Zacharias spends a good bit of time away from home, either at book events or events for military families or other charities. She once spoke at an event that raised $210,000 for the education of impoverished children.

Zacharias and her husband chose to come to Redmond partly because of their love for the outdoors and also because they love independent bookstores. They were impressed by downtown’s Herringbone Books.

They liked the commitment to the arts shown in Redmond and Bend, which Zacharias said is important in times when the economy goes south.

“Through all of my travels, I have always found the communities committed to the arts did not suffer the same loss as the communities not committed to the arts,” she said.

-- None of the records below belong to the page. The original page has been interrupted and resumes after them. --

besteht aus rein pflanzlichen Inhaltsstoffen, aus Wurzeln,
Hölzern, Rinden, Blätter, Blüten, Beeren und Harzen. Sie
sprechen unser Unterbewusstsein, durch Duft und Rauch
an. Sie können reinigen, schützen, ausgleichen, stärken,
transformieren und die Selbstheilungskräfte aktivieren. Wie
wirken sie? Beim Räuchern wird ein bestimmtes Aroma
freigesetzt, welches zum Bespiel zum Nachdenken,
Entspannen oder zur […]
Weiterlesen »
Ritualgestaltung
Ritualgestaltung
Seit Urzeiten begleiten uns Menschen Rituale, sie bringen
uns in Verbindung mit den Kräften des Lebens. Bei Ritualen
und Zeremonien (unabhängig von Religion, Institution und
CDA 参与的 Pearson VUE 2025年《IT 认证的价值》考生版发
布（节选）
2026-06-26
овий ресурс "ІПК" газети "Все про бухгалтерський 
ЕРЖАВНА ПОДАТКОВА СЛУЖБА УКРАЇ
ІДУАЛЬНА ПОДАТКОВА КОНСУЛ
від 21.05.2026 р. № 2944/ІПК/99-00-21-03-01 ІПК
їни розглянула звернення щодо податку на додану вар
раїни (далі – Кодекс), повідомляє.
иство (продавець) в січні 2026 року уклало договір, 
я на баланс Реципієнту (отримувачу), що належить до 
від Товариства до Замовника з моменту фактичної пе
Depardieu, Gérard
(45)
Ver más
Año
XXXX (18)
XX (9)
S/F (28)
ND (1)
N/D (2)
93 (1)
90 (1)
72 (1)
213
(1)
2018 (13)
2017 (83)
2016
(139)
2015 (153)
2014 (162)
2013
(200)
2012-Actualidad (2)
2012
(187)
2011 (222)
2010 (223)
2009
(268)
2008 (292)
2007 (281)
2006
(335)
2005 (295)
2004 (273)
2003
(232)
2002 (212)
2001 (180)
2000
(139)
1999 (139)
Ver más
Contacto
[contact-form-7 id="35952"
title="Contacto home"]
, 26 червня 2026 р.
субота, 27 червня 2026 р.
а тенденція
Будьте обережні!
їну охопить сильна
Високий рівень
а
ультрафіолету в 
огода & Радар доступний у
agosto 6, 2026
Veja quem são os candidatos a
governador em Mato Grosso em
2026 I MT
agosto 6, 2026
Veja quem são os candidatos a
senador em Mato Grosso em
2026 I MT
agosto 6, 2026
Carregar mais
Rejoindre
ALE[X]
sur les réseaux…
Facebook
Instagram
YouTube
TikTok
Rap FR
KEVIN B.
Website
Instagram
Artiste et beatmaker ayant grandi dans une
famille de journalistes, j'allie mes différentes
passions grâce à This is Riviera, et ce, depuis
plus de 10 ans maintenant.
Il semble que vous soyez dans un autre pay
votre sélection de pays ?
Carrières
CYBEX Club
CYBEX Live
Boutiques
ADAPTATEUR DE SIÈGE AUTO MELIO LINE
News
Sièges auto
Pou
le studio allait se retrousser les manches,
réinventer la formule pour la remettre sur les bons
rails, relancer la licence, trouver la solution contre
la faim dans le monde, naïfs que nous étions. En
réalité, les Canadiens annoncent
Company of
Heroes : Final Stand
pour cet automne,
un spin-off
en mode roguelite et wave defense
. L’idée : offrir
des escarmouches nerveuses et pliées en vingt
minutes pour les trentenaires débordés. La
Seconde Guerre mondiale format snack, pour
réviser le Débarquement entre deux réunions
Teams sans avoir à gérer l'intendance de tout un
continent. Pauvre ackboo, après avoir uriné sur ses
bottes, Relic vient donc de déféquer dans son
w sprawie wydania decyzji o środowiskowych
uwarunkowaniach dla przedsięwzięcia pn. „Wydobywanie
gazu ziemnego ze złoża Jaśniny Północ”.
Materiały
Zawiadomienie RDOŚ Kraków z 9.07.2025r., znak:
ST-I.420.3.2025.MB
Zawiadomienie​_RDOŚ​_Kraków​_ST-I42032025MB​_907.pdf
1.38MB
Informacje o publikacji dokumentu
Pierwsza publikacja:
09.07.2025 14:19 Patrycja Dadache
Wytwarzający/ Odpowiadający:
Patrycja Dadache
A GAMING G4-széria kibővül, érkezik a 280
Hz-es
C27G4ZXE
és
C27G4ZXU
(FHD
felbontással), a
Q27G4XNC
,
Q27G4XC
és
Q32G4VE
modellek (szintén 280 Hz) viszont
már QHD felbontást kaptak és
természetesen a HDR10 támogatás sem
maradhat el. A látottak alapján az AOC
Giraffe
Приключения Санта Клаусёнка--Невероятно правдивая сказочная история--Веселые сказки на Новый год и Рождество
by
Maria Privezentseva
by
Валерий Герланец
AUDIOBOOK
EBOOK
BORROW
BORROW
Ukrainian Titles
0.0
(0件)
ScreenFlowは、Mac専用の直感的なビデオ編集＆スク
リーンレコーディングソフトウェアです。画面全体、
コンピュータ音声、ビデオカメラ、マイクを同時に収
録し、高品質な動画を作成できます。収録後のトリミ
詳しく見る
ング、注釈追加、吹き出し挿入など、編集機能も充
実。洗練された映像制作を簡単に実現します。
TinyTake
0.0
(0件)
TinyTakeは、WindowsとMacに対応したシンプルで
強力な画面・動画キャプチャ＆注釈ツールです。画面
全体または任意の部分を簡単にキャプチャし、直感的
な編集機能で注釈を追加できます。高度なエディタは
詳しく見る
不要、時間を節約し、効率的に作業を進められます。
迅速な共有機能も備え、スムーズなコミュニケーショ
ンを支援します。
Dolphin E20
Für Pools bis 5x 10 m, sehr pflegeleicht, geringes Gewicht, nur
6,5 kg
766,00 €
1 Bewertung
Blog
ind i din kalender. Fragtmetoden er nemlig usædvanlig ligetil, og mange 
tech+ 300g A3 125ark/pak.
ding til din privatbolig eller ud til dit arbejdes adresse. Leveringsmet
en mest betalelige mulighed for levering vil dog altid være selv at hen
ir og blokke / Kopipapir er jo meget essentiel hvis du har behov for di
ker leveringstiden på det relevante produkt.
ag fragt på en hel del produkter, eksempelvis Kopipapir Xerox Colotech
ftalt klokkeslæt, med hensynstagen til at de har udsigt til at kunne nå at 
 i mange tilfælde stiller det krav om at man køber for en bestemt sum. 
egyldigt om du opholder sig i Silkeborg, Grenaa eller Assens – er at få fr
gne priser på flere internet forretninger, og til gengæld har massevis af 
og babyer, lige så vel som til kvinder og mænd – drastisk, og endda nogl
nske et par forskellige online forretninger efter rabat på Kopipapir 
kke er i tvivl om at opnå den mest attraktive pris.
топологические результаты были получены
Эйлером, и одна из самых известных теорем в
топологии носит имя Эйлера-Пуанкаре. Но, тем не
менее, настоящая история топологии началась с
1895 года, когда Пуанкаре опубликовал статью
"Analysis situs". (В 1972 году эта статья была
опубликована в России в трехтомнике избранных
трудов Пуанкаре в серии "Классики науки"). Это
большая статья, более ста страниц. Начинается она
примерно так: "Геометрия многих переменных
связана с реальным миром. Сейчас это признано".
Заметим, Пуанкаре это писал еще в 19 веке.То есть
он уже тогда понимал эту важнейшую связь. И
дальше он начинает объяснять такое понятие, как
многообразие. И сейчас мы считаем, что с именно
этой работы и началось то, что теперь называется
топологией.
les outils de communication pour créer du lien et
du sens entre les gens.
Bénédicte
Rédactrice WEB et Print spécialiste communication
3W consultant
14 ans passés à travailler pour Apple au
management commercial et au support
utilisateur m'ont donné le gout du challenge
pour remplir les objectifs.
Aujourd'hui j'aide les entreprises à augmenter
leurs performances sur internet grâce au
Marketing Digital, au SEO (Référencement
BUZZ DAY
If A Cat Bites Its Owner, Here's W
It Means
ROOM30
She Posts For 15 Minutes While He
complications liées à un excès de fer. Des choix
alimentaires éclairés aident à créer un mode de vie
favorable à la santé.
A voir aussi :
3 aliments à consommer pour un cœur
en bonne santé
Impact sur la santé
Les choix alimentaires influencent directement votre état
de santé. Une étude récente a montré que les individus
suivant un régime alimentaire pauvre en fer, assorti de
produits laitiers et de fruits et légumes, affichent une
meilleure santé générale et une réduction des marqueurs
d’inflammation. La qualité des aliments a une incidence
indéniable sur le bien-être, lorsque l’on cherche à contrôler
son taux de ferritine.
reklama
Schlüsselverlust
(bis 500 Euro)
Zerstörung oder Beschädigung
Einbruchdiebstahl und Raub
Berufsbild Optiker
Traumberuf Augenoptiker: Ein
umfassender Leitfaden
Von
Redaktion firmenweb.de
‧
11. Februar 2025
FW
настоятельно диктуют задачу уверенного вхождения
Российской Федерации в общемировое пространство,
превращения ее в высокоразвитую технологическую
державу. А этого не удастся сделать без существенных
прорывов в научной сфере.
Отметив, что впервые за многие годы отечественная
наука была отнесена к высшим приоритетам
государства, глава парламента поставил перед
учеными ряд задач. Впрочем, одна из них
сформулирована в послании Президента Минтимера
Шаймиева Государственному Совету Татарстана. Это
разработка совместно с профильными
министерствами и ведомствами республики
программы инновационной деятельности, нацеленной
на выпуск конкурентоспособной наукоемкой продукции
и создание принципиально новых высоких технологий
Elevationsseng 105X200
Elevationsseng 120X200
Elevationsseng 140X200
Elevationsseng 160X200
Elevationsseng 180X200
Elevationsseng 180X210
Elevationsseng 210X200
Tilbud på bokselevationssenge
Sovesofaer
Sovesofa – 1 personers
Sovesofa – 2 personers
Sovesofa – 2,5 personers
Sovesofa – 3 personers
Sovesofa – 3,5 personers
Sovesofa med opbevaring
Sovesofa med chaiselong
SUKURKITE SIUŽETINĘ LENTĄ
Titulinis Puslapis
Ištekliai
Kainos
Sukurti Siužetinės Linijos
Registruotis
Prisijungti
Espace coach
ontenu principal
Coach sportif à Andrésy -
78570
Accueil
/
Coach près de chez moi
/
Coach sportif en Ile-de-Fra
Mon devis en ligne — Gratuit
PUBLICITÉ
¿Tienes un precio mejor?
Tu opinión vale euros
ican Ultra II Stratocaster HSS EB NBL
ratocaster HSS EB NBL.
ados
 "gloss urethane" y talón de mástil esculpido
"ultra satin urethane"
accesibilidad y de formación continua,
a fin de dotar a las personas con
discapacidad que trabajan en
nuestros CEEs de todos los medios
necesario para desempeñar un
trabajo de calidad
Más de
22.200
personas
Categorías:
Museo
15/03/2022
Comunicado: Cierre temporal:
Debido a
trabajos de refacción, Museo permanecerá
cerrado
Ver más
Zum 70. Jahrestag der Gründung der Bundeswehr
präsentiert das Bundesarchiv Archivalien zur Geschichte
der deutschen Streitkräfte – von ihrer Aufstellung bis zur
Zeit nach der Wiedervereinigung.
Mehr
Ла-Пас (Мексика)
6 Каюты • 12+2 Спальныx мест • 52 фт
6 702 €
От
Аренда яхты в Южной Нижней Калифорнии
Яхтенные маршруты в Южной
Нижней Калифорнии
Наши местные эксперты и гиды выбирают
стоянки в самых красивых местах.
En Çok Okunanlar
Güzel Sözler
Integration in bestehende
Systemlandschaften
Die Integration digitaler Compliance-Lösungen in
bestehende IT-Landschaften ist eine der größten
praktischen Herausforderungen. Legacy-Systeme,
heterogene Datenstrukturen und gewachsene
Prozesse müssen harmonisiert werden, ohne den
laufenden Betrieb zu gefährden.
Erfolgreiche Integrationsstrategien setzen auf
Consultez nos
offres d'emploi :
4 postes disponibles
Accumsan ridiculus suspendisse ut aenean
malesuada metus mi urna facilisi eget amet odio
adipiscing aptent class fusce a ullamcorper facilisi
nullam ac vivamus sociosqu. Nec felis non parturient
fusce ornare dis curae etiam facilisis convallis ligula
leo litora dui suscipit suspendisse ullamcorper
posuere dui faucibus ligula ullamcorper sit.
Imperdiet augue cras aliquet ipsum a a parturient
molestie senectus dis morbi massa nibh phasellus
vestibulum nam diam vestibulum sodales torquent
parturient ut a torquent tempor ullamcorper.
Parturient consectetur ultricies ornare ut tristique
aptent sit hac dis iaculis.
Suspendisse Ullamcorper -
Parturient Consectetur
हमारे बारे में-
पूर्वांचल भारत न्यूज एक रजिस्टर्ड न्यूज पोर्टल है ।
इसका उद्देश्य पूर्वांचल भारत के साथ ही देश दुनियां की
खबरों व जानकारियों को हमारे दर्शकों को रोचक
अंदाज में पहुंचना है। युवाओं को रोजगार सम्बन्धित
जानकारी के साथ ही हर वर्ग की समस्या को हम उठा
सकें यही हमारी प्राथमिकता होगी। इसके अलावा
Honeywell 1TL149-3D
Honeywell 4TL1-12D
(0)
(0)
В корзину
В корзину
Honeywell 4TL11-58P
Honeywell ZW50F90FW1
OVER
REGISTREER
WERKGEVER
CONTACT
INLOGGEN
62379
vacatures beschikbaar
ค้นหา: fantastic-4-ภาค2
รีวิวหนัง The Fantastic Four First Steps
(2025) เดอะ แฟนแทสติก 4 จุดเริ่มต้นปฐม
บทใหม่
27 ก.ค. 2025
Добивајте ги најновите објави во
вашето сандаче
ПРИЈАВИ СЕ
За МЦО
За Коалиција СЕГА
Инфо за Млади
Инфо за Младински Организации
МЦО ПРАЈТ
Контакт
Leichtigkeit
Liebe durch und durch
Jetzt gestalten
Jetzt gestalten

While Zacharias has kept Oregon stories to her nonfiction books, she said she is considering some ideas for historical fiction for her new home.

“I actually have some ideas I’m looking at for Redmond,” she said.

Zacharias says it’s impossible to decide which of her books is her favorite.

“I have four kids,” she said. “If you ask me which of the four is my favorite — I love them all the same but different. That’s how I feel about my books. My books always teach me something.”

Though she deals with different subjects, Zacharias said all her books, including “Benched,” her 1997 debut that was a memoir of a Georgia county’s first female judge, deal with strong women and the issue of redemption.

“I don’t want to live in a world of despair,” she said. “I always want to believe that we can be a better people.”